И в тот же миг, как она сдалась, он вошел в нее, сильно вращая бедрами, и за несколько секунд довел ее до ослепительного оргазма. Он вышел из нее, когда ее тело все еще сотрясалось от спазмов, и встал, высвободившись из ее объятий.

– Ровно три минуты, – сообщил Зак.

Дверь захлопнулась за ним, знаменуя конец всему, что было между ними.

Джулия осталась лежать, раскинув ноги, оцепенев от шока, не в силах постичь масштабов своего разочарования, не в силах принять очевидное доказательство того, что Зак был настолько низок, что решил доказать ей свою правоту таким образом. Эмоционально выхолощенная, Джулия медленно подползла к изголовью кровати, подняла упавшее на пол одеяло, натянула на себя и закрыла глаза. Но она не плакала. Больше она не проронит из-за него ни слезинки. Никогда.

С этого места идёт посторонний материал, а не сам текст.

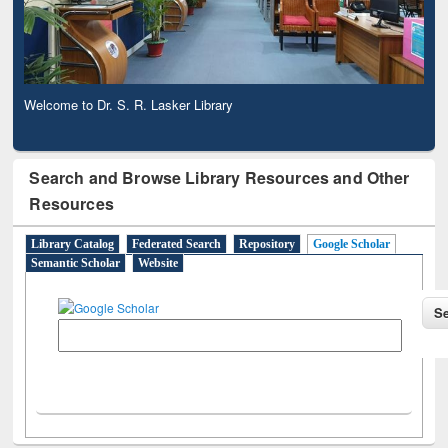
Welcome to Dr. S. R. Lasker Library
Observing National Library Day 2020
Search and Browse Library Resources and Other
Resources
Library Catalog
Federated Search
Repository
Google Scholar
Semantic Scholar
Website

Зак сидел в кресле перед камином, опустив голову на руки, и изо всех сил старался ни о чем не думать и ничего не чувствовать. Он сделал то, что намеревался, и даже более того: доказал себе и Джулии, что не нуждается в ней, даже как в сексуальной партнерше. И он доказал ей, что он не тот мужчина, каким ей стоит дорожить, из-за которого стоит переживать. И это, безусловно, очень ей пригодится, когда утром она покинет его.

Ни разу в жизни еще Зак не чувствовал себя таким одиноким. И никогда еще ему не было так стыдно.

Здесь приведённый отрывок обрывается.